(Keypoint coordinate data)
* * * * *

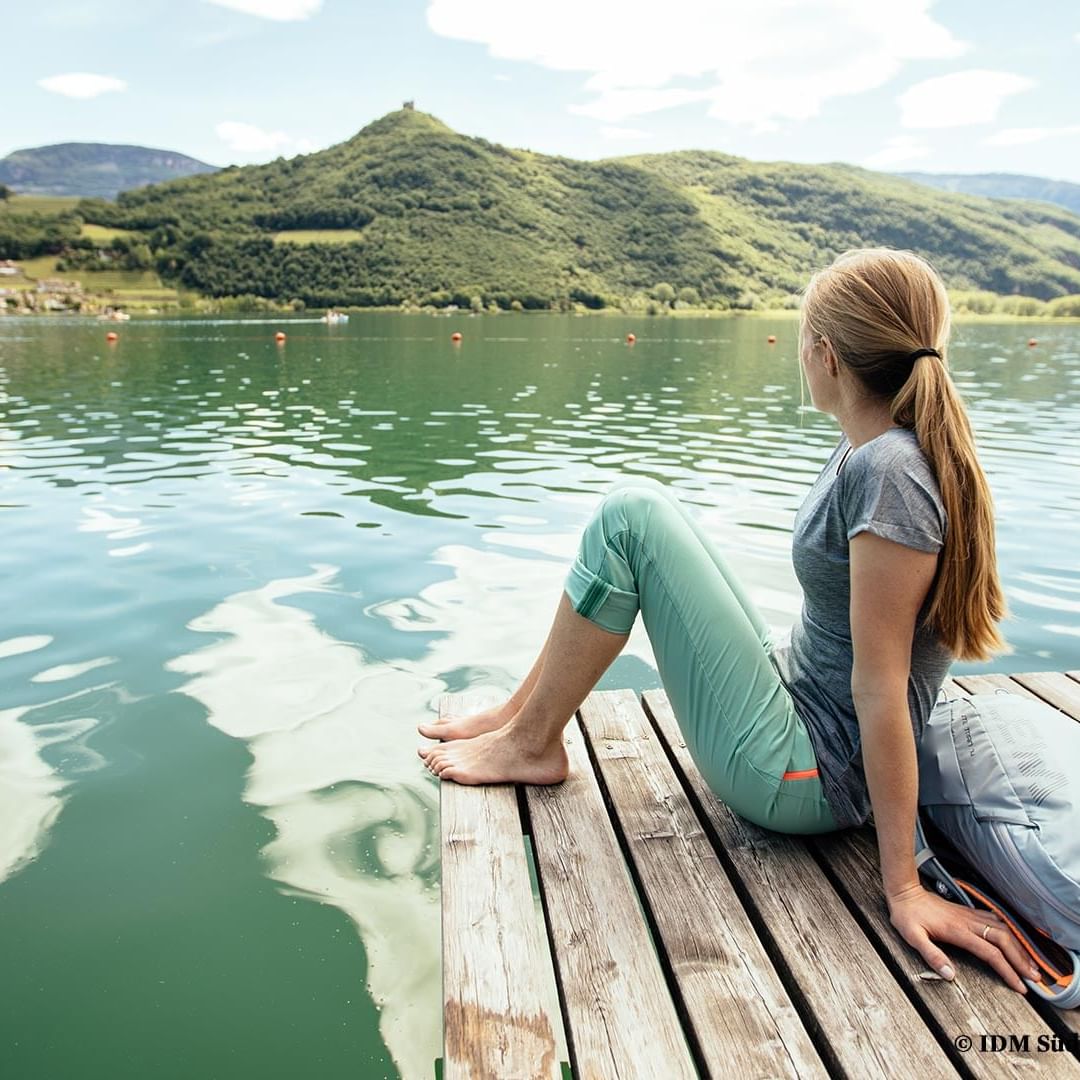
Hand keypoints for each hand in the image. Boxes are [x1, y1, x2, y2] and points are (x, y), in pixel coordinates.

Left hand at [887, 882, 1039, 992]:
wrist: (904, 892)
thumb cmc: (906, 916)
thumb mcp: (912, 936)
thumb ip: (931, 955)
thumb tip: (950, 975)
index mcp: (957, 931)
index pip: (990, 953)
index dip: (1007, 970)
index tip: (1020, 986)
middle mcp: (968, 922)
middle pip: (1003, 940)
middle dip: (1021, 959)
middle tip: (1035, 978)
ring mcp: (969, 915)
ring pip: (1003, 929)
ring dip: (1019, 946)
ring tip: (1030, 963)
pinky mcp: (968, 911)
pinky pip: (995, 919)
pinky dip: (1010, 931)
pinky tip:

* * * * *

WORK REQUIRED: Transcribe exactly, and only, the lines from the one bearing "ring pip: (1003, 929)" through the last line of the entries, counting both.

RESULT BELOW:
ring pip: (1003, 929)
ring dip: (1019, 946)
ring tip: (1030, 963)
pinky mcp: (968, 911)
pinky pip: (995, 919)
pinky dip: (1010, 931)
pinky tip:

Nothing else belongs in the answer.